Wo sehen sie die grösste Herausforderung bei der Migration?

Bei der Schulung der Mitarbeiter. Darauf werden wir auch unseren Fokus legen. Technisch habe ich keine Bedenken.



Stehen noch andere Projekte an?

Ja, unter anderem läuft ein Sharepoint-2010-Projekt. Dieses wird Ende Januar 2011 ausgerollt und wird dann unser Intranet ersetzen, das doch etwas in die Jahre gekommen ist. Und Sharepoint kann ja mehr als reine Intranet-Funktionen übernehmen. Wir werden die Plattform also laufend ausbauen – das Stichwort lautet hier Collaboration. Das Hosting wird Swisscom übernehmen, die technische Implementation übernimmt Garaio.
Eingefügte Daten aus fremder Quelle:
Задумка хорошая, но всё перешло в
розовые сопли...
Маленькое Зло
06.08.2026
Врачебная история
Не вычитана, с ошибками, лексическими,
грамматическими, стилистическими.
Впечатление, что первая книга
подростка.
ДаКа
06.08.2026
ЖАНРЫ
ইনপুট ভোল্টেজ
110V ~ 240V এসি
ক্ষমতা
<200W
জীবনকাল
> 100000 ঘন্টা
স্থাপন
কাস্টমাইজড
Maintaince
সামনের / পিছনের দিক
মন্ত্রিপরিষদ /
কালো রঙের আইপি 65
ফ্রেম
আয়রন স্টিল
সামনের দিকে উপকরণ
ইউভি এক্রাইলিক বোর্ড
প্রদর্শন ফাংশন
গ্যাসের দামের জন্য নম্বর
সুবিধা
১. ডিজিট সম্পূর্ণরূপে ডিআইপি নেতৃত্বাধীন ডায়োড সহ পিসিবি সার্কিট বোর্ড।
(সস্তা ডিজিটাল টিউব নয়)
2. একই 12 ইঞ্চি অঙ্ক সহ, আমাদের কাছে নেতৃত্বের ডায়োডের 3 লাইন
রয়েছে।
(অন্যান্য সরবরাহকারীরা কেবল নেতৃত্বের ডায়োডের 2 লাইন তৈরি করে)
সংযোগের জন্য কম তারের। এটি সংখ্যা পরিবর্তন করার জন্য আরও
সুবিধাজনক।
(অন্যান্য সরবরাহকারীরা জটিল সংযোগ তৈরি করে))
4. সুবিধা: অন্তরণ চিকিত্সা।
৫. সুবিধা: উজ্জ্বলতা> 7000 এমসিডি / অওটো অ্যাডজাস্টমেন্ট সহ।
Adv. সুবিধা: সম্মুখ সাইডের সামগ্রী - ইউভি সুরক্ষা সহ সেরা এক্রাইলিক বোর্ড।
Daneben gibt es natürlich Dutzende von kleineren Projekten.



Wie steht es um Ihr Budget für 2011?

Dieses wird etwa auf dem Niveau von 2010 – eventuell auch etwas höher – liegen.



Macht die Tatsache, dass sie vor allem outsourcen, die Budgetierung einfacher?

Dadurch, dass man auslagert, ist man natürlich sehr transparent bezüglich der Kosten. Die Preise, die Kosten sind klar, was das Budgetieren erleichtert.